When it comes to the wider trends of the IT market, there is never any shortage of far-ranging pronouncements. Without data, though, all these represent is somebody’s opinion. This is why it is always especially interesting to see a report based on a survey of actual users.
In this case, what caught my eye is a report by Trustmarque, entitled “The CIO Challenge: Simplifying IT Support.” The authors canvassed 200 UK CIOs and senior IT decision makers from large enterprises, which should be significant enough.
After some introductory material, the first big eye-catching finding is that 86% of CIOs think IT management has become more complex. I can confirm this finding based on my own anecdotal experience: Every IT decision maker I talk to complains of rising complexity in their IT environment.
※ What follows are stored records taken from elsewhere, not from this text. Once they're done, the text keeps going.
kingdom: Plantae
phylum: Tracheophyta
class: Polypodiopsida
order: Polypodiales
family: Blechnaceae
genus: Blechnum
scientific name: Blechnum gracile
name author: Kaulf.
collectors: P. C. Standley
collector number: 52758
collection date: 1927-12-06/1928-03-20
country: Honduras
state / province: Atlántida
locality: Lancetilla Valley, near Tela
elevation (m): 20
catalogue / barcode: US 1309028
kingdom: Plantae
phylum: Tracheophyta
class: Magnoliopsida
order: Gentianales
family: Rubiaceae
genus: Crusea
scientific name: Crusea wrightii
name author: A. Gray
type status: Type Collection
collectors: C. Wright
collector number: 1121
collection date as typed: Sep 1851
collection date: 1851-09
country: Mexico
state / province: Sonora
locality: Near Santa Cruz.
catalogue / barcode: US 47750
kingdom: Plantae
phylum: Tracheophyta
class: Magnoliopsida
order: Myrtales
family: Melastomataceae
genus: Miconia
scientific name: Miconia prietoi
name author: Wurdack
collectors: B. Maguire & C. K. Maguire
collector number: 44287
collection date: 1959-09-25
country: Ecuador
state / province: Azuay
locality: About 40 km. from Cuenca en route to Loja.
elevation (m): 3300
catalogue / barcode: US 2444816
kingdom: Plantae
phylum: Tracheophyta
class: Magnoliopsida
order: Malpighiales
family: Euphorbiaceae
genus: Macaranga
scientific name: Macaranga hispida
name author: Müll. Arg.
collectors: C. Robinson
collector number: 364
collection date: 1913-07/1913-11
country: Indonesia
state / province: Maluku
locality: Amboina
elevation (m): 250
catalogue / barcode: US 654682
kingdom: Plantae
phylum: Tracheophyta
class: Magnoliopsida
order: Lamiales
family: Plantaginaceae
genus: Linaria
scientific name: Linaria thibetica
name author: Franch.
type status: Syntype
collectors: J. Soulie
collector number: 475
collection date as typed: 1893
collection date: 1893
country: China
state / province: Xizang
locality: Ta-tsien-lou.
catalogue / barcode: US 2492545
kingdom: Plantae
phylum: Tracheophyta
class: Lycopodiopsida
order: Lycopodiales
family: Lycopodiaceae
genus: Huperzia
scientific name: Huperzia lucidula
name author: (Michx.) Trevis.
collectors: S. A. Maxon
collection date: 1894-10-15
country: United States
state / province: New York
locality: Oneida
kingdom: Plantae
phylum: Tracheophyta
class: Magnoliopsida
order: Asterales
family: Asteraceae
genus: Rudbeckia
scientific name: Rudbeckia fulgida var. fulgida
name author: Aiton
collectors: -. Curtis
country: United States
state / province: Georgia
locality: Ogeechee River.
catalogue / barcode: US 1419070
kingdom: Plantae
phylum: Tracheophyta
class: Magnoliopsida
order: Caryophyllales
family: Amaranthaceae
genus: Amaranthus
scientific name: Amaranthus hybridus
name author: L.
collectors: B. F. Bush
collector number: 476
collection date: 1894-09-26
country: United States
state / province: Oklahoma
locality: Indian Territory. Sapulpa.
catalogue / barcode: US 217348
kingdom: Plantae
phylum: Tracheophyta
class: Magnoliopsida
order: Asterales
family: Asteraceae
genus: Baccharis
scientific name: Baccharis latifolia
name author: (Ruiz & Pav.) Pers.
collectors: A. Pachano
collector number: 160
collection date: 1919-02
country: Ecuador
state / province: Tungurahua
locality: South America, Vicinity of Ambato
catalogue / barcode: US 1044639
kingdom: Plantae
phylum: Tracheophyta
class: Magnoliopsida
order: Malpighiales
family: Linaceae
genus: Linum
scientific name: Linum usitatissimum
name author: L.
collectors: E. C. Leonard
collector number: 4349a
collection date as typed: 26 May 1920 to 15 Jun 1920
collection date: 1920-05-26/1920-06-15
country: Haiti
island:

This is a trend that has been building for years now, starting with virtualization of the compute layer, adding self-service provisioning under the nebulous label of cloud computing, and now bringing network virtualization to the mainstream as well.
The Hidden Costs of Complexity
All of these technological shifts make individual management operations easier—provision a server with a click of a mouse, instead of going through a months-long process of procurement, delivery, installation, and configuration. The increased abstraction does not actually reduce complexity, though, it only hides it. That friction in the process of adding infrastructure also gave Operations teams the chance to get a handle on new components—not to mention making sure that old components were decommissioned on time! Eventually, someone will trip over the old, dust-covered box in the corner of the server room—or behind the drywall—and ask what it’s for.
No such comfort is available to the administrators of virtual infrastructure. Zombie servers can churn away for years, forgotten by their users but never decommissioned, consuming resources and offering security holes and compliance pitfalls the whole time.
The old way of dealing with this would have been to give the most junior member of the Operations team a clipboard and a pair of running shoes, but that doesn’t really cut it in the modern world.
It gets even worse when you start trying to operate this type of infrastructure at scale. The old world had plenty of recipes for a well-run data center, most of which hid among their ingredients an innocent reference to a complete and up-to-date CMDB or other euphemism for inventory.
Sound of a Needle Skipping on a Record
This type of approach worked fine around the time of my first sysadmin gig, when we kept our infrastructure diagram as a Microsoft Visio printout on the cubicle wall. It doesn’t work now. There are not enough junior operators left to update the diagram, let alone printers fast enough to commit it to paper before it’s obsolete.
This complexity is eating IT organizations alive. Therefore, 77% of the survey respondents have an explicit goal of getting away from “supporting ‘run the business’ IT,” and investing more in “transforming the organization through innovative technology projects.”
This is where a new approach can help. Instead of running the NOC the old way and trying to pare off a percentage point here or there at the edges, try looking at a new way of keeping the lights on in the data center. Stop throwing good money after bad in the Borgesian pursuit of an inventory that matches the reality of what it documents. After all, that inventory is a means to an end: being able to sift and prioritize incoming events according to their technical and business impact.
What if there were a way to do that—without needing to put in the effort to build, and worse, maintain the inventory?
That is exactly what Moogsoft’s approach does. Our technology can cut down on event storms by automatically identifying and surfacing only significant events, and then clustering them together into groups of related events. Each one of these clusters, or Situations, describes a particular issue that is occurring, grouping together all of the events that are symptoms of that issue.
This means that instead of the operations team having to watch a screen and wait to see an event they need to react to, they will be notified proactively and invited to collaborate on a real, actionable Situation. This reversal is how CIOs can reduce the drain on their resources that basic IT support represents. Instead of throwing bodies at vaguely defined problems, specialists can work together effectively to resolve specific issues.
The resources freed up by this inversion of the legacy approach to IT support can be dedicated to improving service, responding in a timely manner to new requests from the business and from end users. As expectations of IT agility increase, organizations will struggle to deliver – unless they have already done the foundational work to ensure that routine operations can be taken care of with minimal effort.
The only way to deal with the challenge of increasing complexity and accelerating change is to embrace it.